I made a Moscow bucket list for the newsetter, but I put a whole bunch of stuff in there that I think I am suppose to want to do. I'm sure they are things totally worth doing and I'll miss out by not seeing the icons in Chirst the Savior Cathedral and the Cat Circus, but these are some of the things I really want to do before we leave Moscow:
Drink more of this tastes-like-marzipan tea (made by the tea-makers to the Tsars). I'm sure that now that I've discovered it, it will no longer be available.
Eat more actual marzipan. I never liked marzipan much before, but now I'm totally into this one. Except I'm not really eating sugar right now. Except for this marzipan.
Go back in time and watch Eurovision with Nina. Gosh that was fun.
Drink wine and have dinner with friends and laugh until I almost wet my pants.
Buy more silly paintings like this one that we got for Stefan's room at Ismailova.
Find the bird etchings that I adore that I think I threw away in the trash.
Savor having supportive, creative friends.
Hang on Peter some more in our ugly "one-butt" kitchen.
Enjoy the sound of Stefan having his piano lesson with his Tchaikovski-Conservatory-trained very serious piano teacher.
I really do want to see Tsaritsino, Catherine-the-Great's mad-cap idea of a little get-away-place. You can take the metro there from our house, for goodness sake. Peter's sister Alex and his cousin's daughter Ana (in Africa I got to just call her my "little sister") are coming to visit. I'm hoping the weather is nice and one day when they are here we make a day of Tsaritsino. Maybe a picnic with ham and deviled eggs and vinigarette salad and all the food of Peter's childhood? On Easter?
Buy a samovar. And take it on an Easter picnic to Tsaritsino.
Write/paint/draw/make stuff. Yesterday I made more pillowcases from crazy Russian fabric and a little stuffed bird. Then I put the bird in a branch. Tomorrow I'll put the bird in the trash. This is my life. The pillowcases turned out nice though. But the best part about them is that Geri came and sat and talked and knitted with me while I sewed.

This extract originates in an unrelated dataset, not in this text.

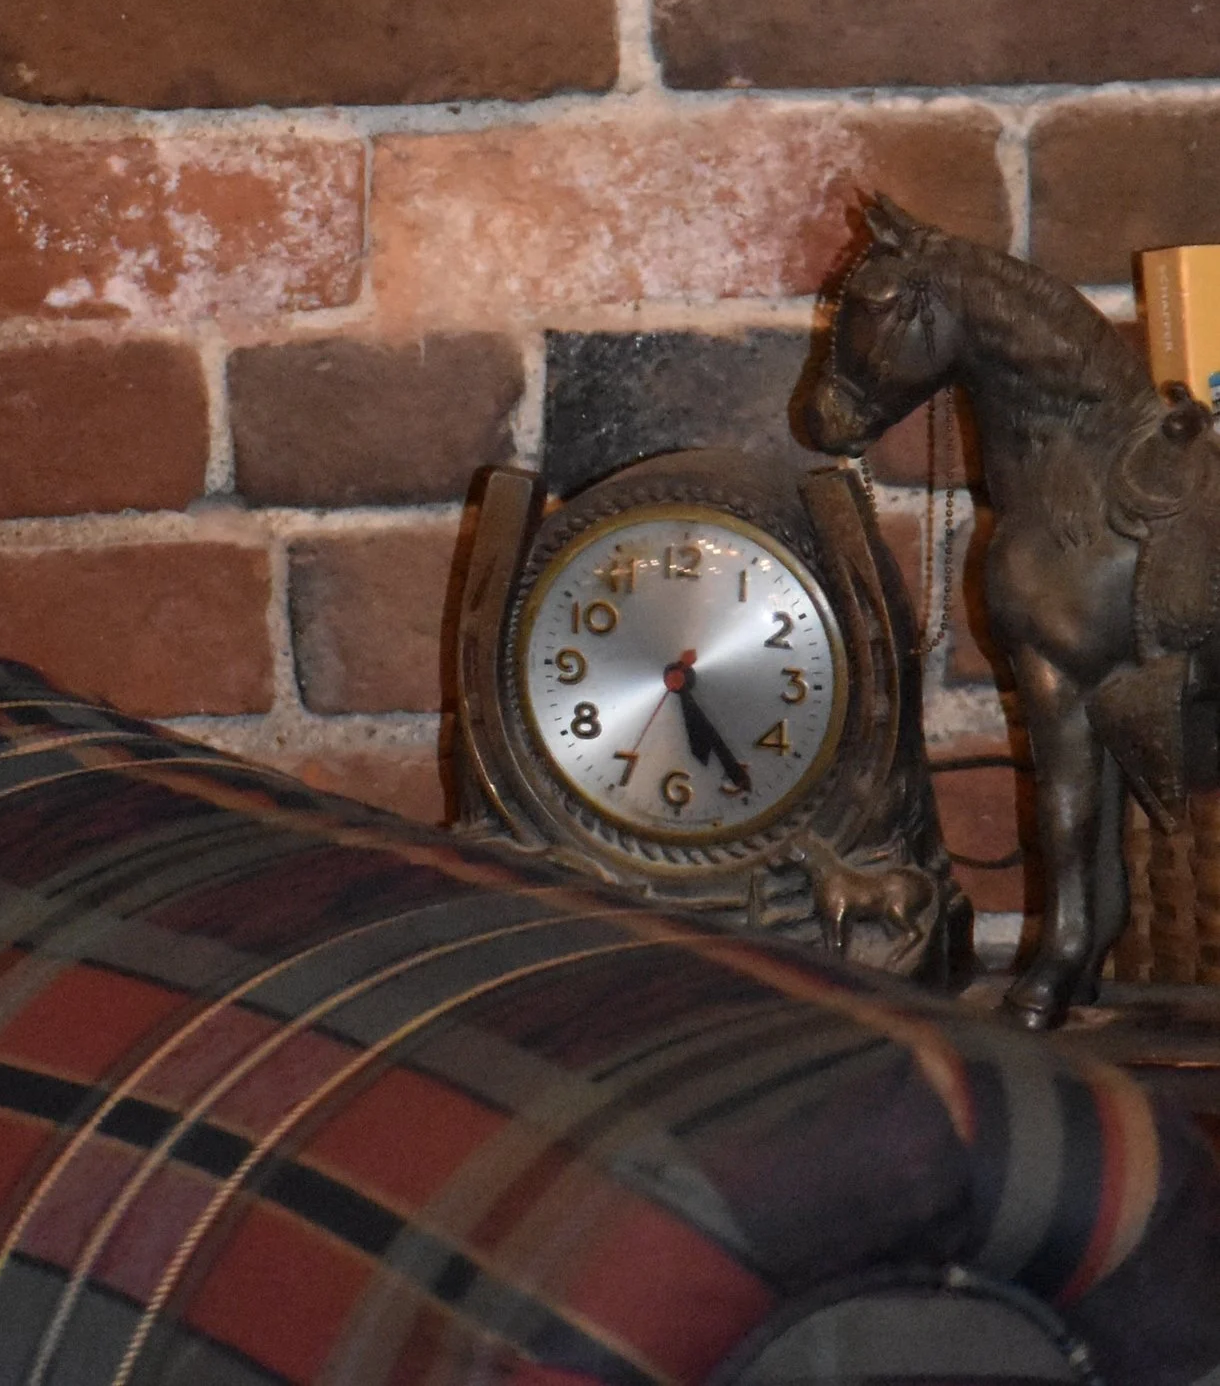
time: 5:24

Enjoy my quotable co-workers. "If people can't write, they have no business being a lawyer." And: "If I make this email pink, will people not read it? Or will they read it becaaaaauuuuse it's pink?"
Not forget a thing.
A winter's worth of snow has packed down, and I walk Bea on a frozen glacier of ice now. The last snow of our last winter in Moscow runs in sweet rivulets, down into big, black scary storm drains. Everything I wanted to do here, everything I will do, there it goes. Bye.